Added value over clinical scores.

We expect incremental prognostic accuracy when integrating biomarker panels with validated Emergency Department risk tools such as DECAF [7], Ottawa COPD Risk Scale [9], and BAP-65 [8]. This integration could enhance discrimination and calibration for early triage decisions (e.g., progressive escalation from oxygen therapy to non-invasive ventilation, and ultimately invasive mechanical ventilation) and inform safer de-escalation strategies. While these scores already predict short-term outcomes effectively, adding an objective biological layer may refine their real-time predictive performance and improve individualization of care in the ED.

III.

Mechanistic read-outs with management implications.

Lower CC16, a marker of bronchiolar epithelial integrity, has been causally associated with increased COPD susceptibility and faster progression in Mendelian randomization analyses [6]. In the acute setting, reduced CC16 concentrations may reflect extensive epithelial damage and predict more severe trajectories in AECOPD [12,13].

In parallel, S100β may index hypoxic neuro-injury during severe exacerbations. Elevated serum S100β has been linked to cerebral ischemic stress and neuronal damage in acute respiratory and critical illnesses, supporting its potential role as a neuro-systemic prognostic adjunct in the ED [16,17,22,23].

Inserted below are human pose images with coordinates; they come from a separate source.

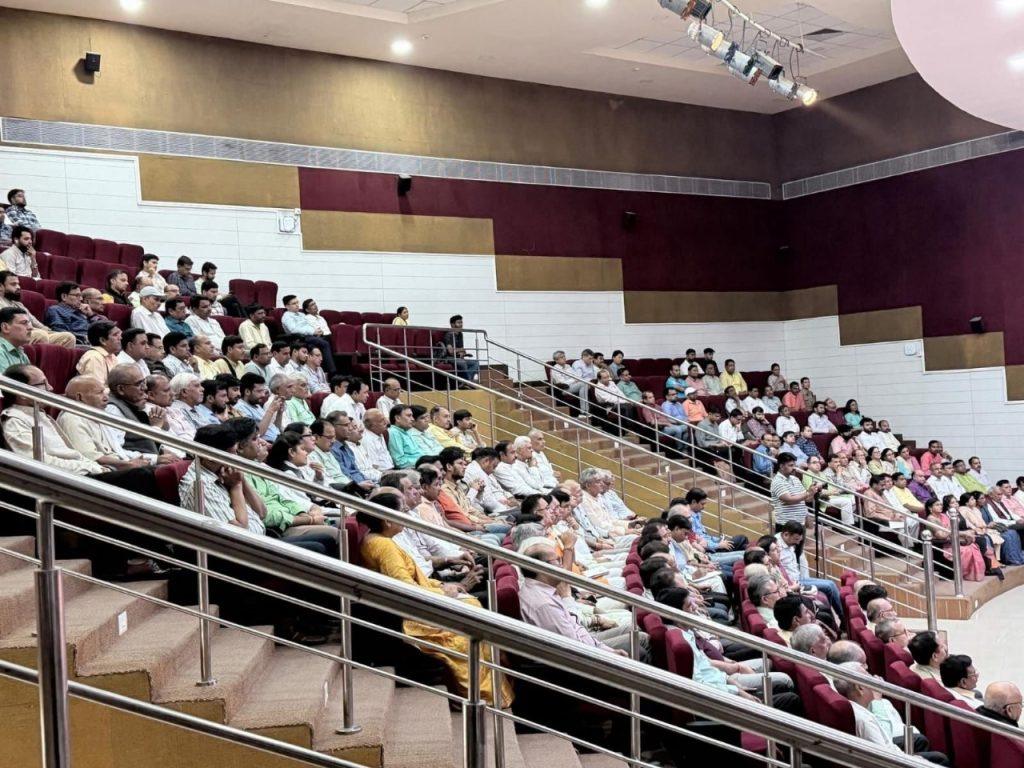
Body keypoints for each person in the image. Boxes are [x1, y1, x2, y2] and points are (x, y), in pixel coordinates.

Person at [357, 507, 512, 706]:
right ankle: (474, 693)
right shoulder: (383, 545)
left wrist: (443, 586)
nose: (405, 515)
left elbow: (414, 578)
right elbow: (405, 586)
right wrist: (444, 593)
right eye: (400, 512)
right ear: (388, 521)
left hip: (413, 599)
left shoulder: (382, 540)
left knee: (471, 604)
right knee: (469, 617)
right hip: (410, 611)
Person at [519, 542, 649, 661]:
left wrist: (603, 647)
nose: (561, 565)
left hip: (586, 639)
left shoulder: (544, 590)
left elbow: (574, 628)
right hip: (583, 657)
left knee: (636, 631)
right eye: (557, 560)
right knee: (640, 643)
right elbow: (574, 648)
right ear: (541, 567)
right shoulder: (544, 605)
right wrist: (609, 653)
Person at [775, 520, 842, 614]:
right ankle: (841, 616)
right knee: (828, 587)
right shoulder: (776, 546)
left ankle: (839, 616)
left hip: (799, 578)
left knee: (831, 583)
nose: (797, 543)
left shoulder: (787, 540)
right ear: (786, 534)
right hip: (794, 583)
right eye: (796, 539)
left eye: (799, 540)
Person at [0, 272, 76, 347]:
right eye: (13, 284)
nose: (18, 287)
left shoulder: (18, 304)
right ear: (1, 286)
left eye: (18, 284)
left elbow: (34, 322)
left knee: (68, 337)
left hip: (32, 331)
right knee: (40, 335)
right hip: (12, 334)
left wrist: (48, 331)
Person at [926, 497, 986, 581]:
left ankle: (972, 574)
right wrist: (952, 523)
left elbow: (952, 531)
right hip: (942, 545)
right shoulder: (931, 519)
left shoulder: (943, 516)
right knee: (966, 551)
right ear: (930, 508)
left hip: (951, 541)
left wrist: (964, 533)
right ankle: (963, 574)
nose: (940, 506)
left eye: (941, 505)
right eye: (937, 505)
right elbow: (941, 536)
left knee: (973, 547)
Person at [770, 453, 820, 529]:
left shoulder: (795, 479)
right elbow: (789, 500)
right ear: (781, 466)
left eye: (794, 465)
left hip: (800, 524)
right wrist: (808, 493)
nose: (794, 468)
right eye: (791, 465)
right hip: (786, 525)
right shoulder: (777, 481)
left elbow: (806, 499)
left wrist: (813, 491)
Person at [165, 373, 206, 441]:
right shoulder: (174, 411)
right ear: (184, 392)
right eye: (197, 386)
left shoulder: (196, 409)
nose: (202, 389)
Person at [442, 314, 479, 383]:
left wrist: (462, 353)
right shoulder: (449, 335)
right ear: (452, 324)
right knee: (462, 363)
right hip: (449, 358)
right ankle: (468, 382)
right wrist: (461, 350)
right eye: (458, 323)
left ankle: (466, 382)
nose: (461, 324)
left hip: (458, 357)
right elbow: (450, 351)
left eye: (461, 322)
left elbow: (462, 349)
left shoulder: (460, 334)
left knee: (475, 363)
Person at [567, 349, 597, 415]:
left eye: (592, 358)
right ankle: (584, 411)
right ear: (584, 357)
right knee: (584, 384)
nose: (591, 360)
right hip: (575, 384)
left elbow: (594, 376)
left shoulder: (591, 364)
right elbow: (579, 378)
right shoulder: (577, 363)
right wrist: (590, 382)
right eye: (590, 358)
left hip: (589, 383)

Originality and downstream impact:

To our knowledge, no ED based study has jointly evaluated the prognostic value of resistin, CC16, IL-6, TNF-α, and S100β in patients with AECOPD. Prior studies have assessed these molecules individually or in non-acute contexts, but none have integrated them within a unified, outcome-oriented framework [4,5,6,7,8,9,10,11,12,13,14]. Our study addresses this gap and is designed to derive cut-off thresholds and a parsimonious composite prognostic score applicable to emergency workflows.

If confirmed, these findings will support biomarker-guided algorithms—for instance, thresholds triggering NIV/IMV escalation or identifying extubation readiness when combined with diaphragmatic ultrasound—and may inform future therapeutic trials aimed at modulating inflammatory and epithelial-repair pathways (e.g., anti-TNF agents or CC16-protective interventions).